A new study shows that close social relationships alone can drive the spread of gut microbes between individuals, and this effect is independent of whether they share a living environment. In other words, your close interactions with your roommate, partner, or family may be quietly reshaping each other's gut flora.

A team from the University of East Anglia in the UK found that among a group of birds living on a small island, individuals who interacted more frequently with each other had more similar compositions of their gut microbiota. Scientists believe that this phenomenon is likely to apply to human society as well. Past research has suggested that the gut microbiomes of spouses or long-term cohabitants tend to be more similar than those of unrelated people, even if their diets are not identical. New research provides further evidence that close social contact itself, not just the environmental factor of "living together", plays a key role in driving intestinal bacterial exchange.
The study focused on the Seychelles warbler, a small songbird that inhabits the island of Coosin in the Seychelles. The research team collected fecal samples from the birds and analyzed their gut microbiota - the community of beneficial bacteria that live in the digestive system. The first author of the paper, Dr. Chuen Zhang Lee from the School of Biological Sciences at the University of East Anglia, said that in order to track how intestinal bacteria spread among social partners, the team systematically collected bird feces samples over several years and established a social role profile for each bird: including breeding mates, "helpers" who help take care of young birds in the nest, and individuals who do not play a supporting role in the same group or different groups.

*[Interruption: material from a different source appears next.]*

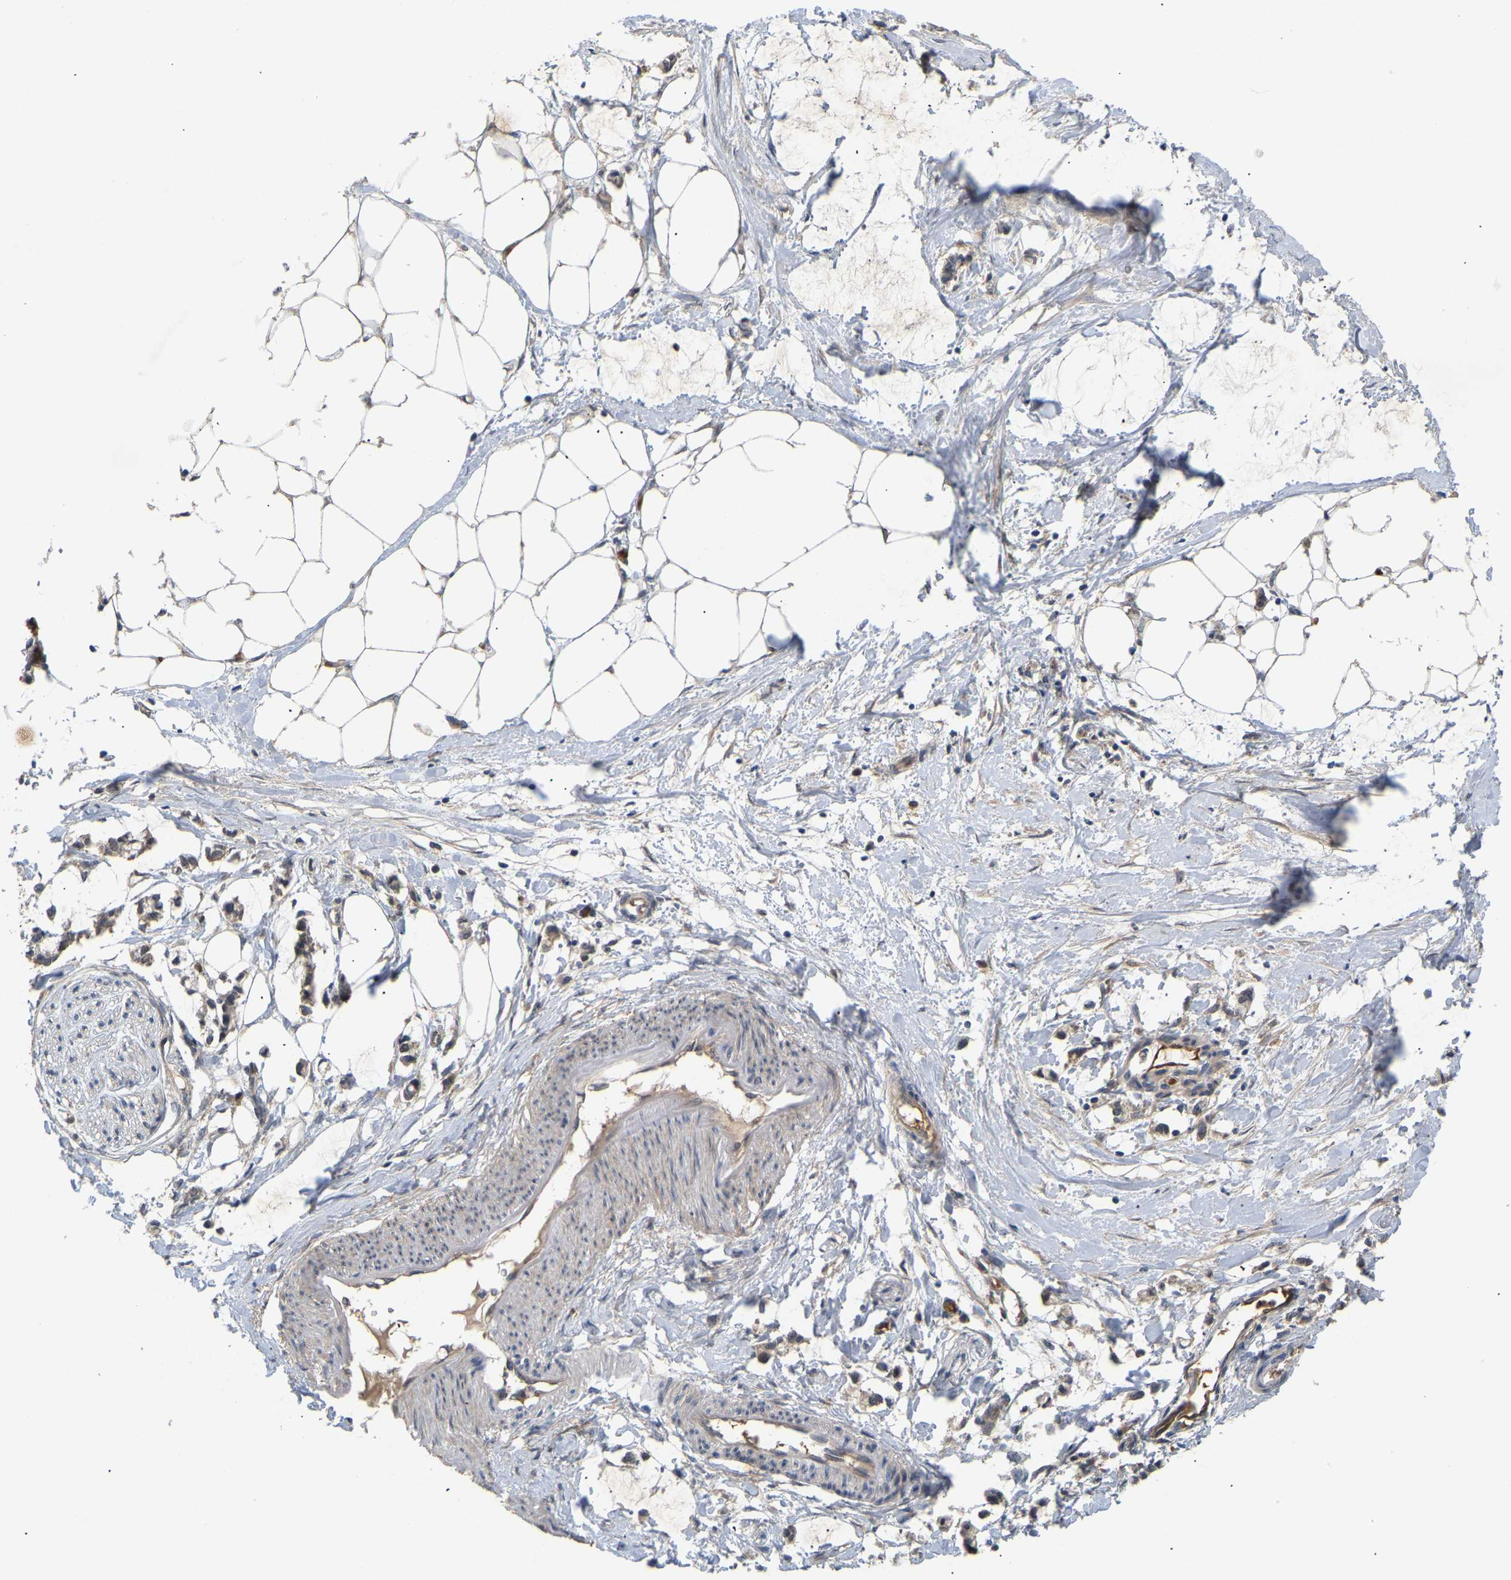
{"staining": {"intensity": "weak", "quantity": ">75%", "location": "cytoplasmic/membranous"}, "tissue": "adipose tissue", "cell_type": "Adipocytes", "image_type": "normal", "snomed": [{"axis": "morphology", "description": "Normal tissue, NOS"}, {"axis": "morphology", "description": "Adenocarcinoma, NOS"}, {"axis": "topography", "description": "Colon"}, {"axis": "topography", "description": "Peripheral nerve tissue"}], "caption": "An image showing weak cytoplasmic/membranous expression in about >75% of adipocytes in benign adipose tissue, as visualized by brown immunohistochemical staining.", "gene": "LIMK2", "patient": {"sex": "male", "age": 14}}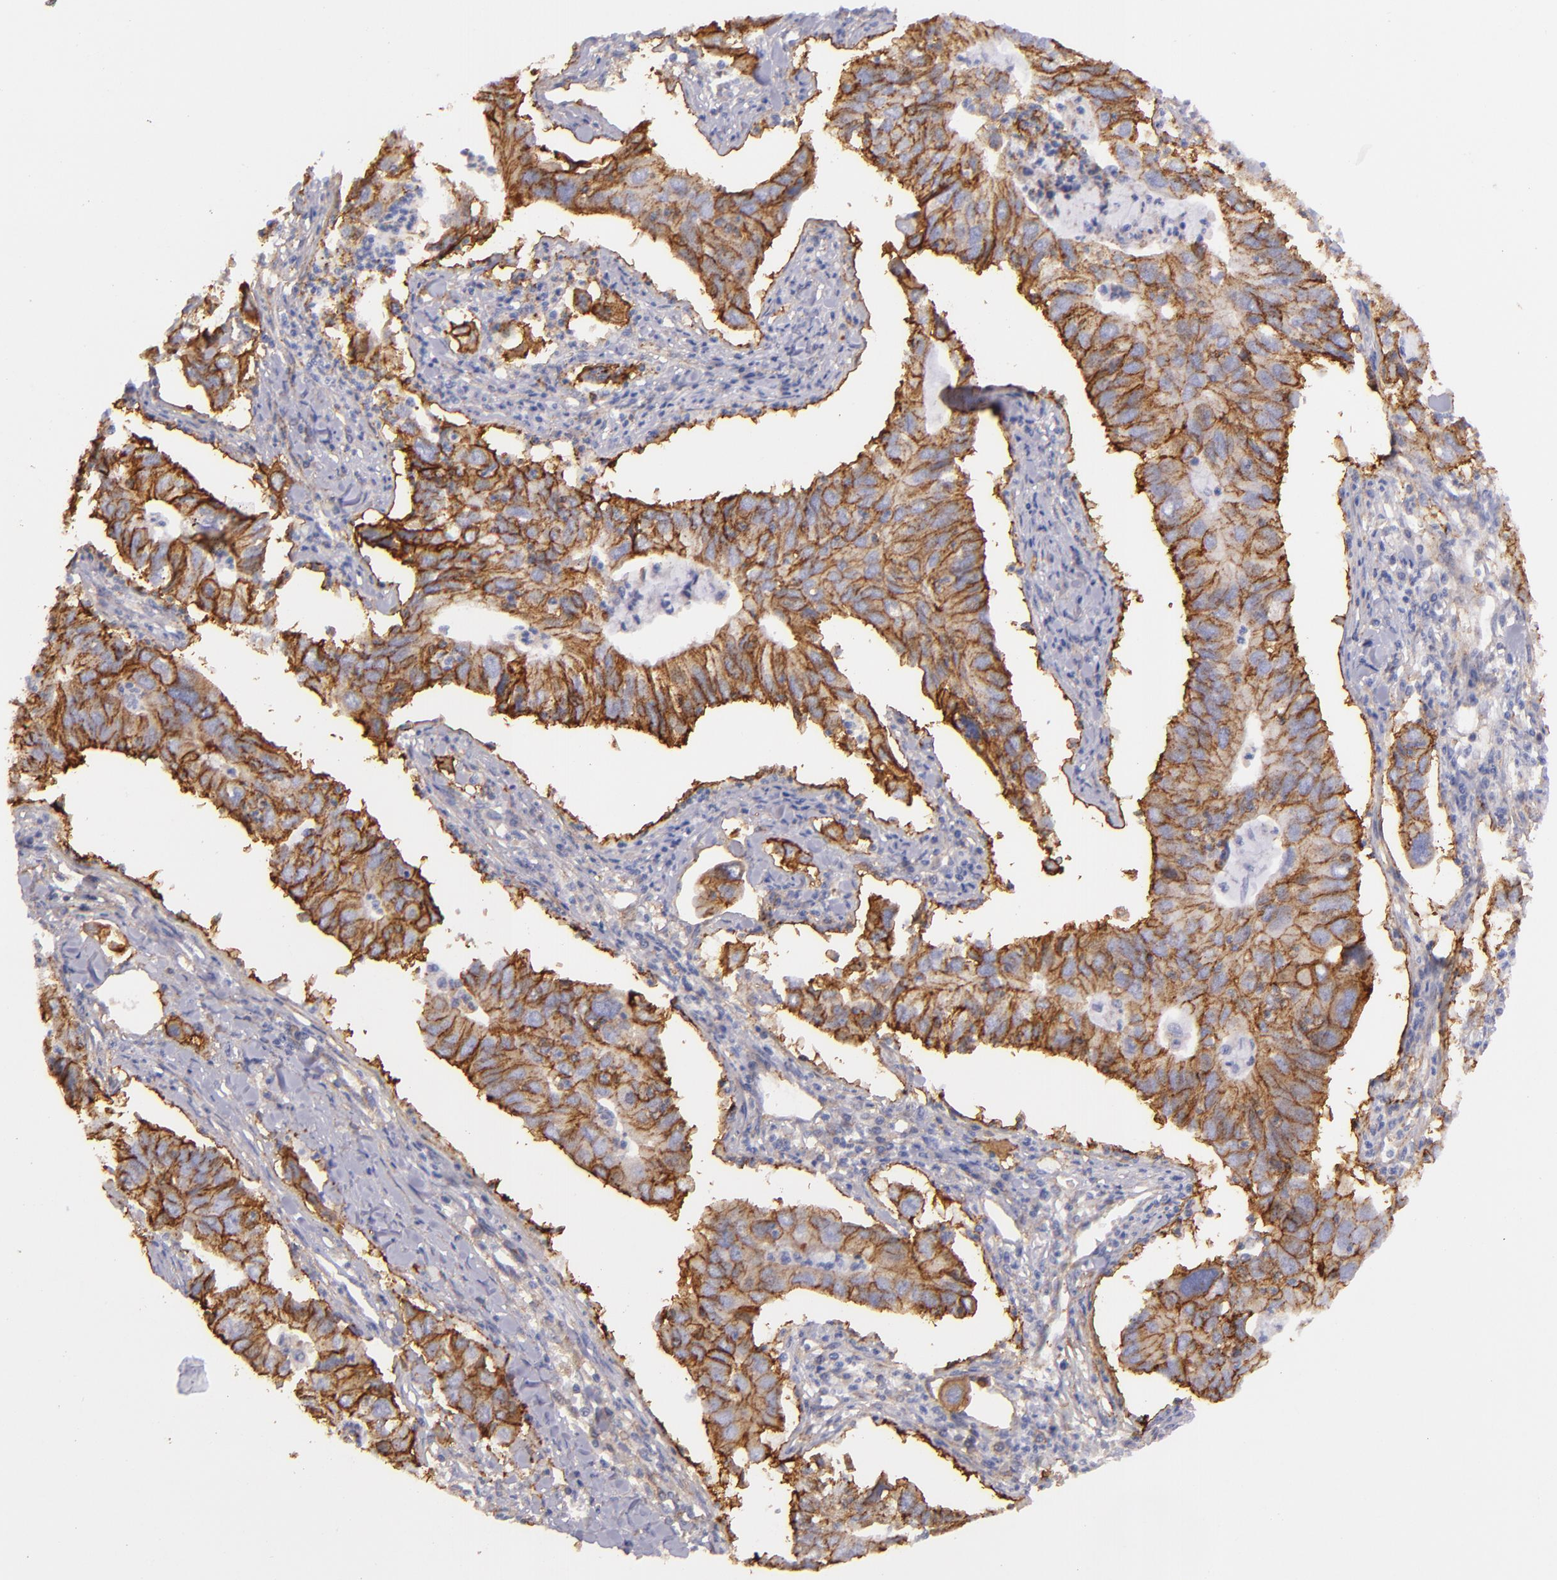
{"staining": {"intensity": "moderate", "quantity": ">75%", "location": "cytoplasmic/membranous"}, "tissue": "lung cancer", "cell_type": "Tumor cells", "image_type": "cancer", "snomed": [{"axis": "morphology", "description": "Adenocarcinoma, NOS"}, {"axis": "topography", "description": "Lung"}], "caption": "This is an image of IHC staining of lung adenocarcinoma, which shows moderate staining in the cytoplasmic/membranous of tumor cells.", "gene": "CD151", "patient": {"sex": "male", "age": 48}}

This design allowed the researchers to compare differences in the gut microbiota of individuals who interacted closely in the nest with those who had less contact with each other. The team focused on anaerobic gut bacteria - bacteria that thrive in an oxygen-depleted environment and are intolerant to oxygen. Dr. Li noted that this particular microbiome provides a rare perspective on how social bonds drive the spread of gut microbiota.
The choice of Cousin Island as a “natural laboratory” is no accident. Senior researcher Professor David S. Richardson explained that Cousin Island is small and relatively isolated, and the Seychelles warbler will not leave the island. This means every bird on the island can be individually tagged and tracked over the long term over its lifetime. The colorful anklets worn on each bird's feet allow researchers to accurately identify individuals in the wild and record their behavior, health and genetic information over time. This system provides scientists with research conditions that are close to "controlling the population" while maintaining the natural ecological environment, natural diet and natural intestinal flora.
The findings showed a clear link between an individual's social behavior and the similarity of their gut microbes. Dr. Li said that the more frequently you interact with someone, the more anaerobic gut bacteria they share. Breeding partners and dedicated "helpers" who spend a lot of time together in the nest are highly similar in the composition of this type of anaerobic bacteria, and this type of microorganisms can only be transmitted through direct, close contact. He added that these anaerobic bacteria cannot survive outside the body and cannot float freely in the air, so they cannot be spread simply through environmental diffusion. Rather, they are transferred between individuals in the process of intimate interactions and shared nesting and living spaces.
The researchers noted that this pattern is likely to hold true in people's homes and shared housing. For people, whether they live with a partner, roommate or family member, daily physical contact, hugging, kissing, and even sharing kitchen countertops, dishes and other living spaces may promote the exchange of gut microbes. Anaerobic bacteria play a key role in digestion, immunity, and overall health, and once they successfully colonize the gut, they often remain stable in an oxygen-free environment for long periods of time. Researchers emphasize that this means that the people you spend time with day and night may be unknowingly shaping the "micro-ecosystem" in your body.
If this bird research is compared to human life scenes, then those warm evenings spent at home, daily chores of washing dishes together, or even just time spent watching TV on the sofa may quietly bring the "distance" between each other's intestinal flora closer. Researchers speculate that sharing beneficial anaerobic bacteria in a home or shared environment may, to some extent, enhance immunity and improve digestive health among members of the entire family or group.
The relevant research results, titled "Social Structure and Interactions Differentially Shape Aerotolerant and Anaerobic Gut Microbiomes in a Cooperative Breeding Species", were published in the journal "Molecular Ecology" in April 2026.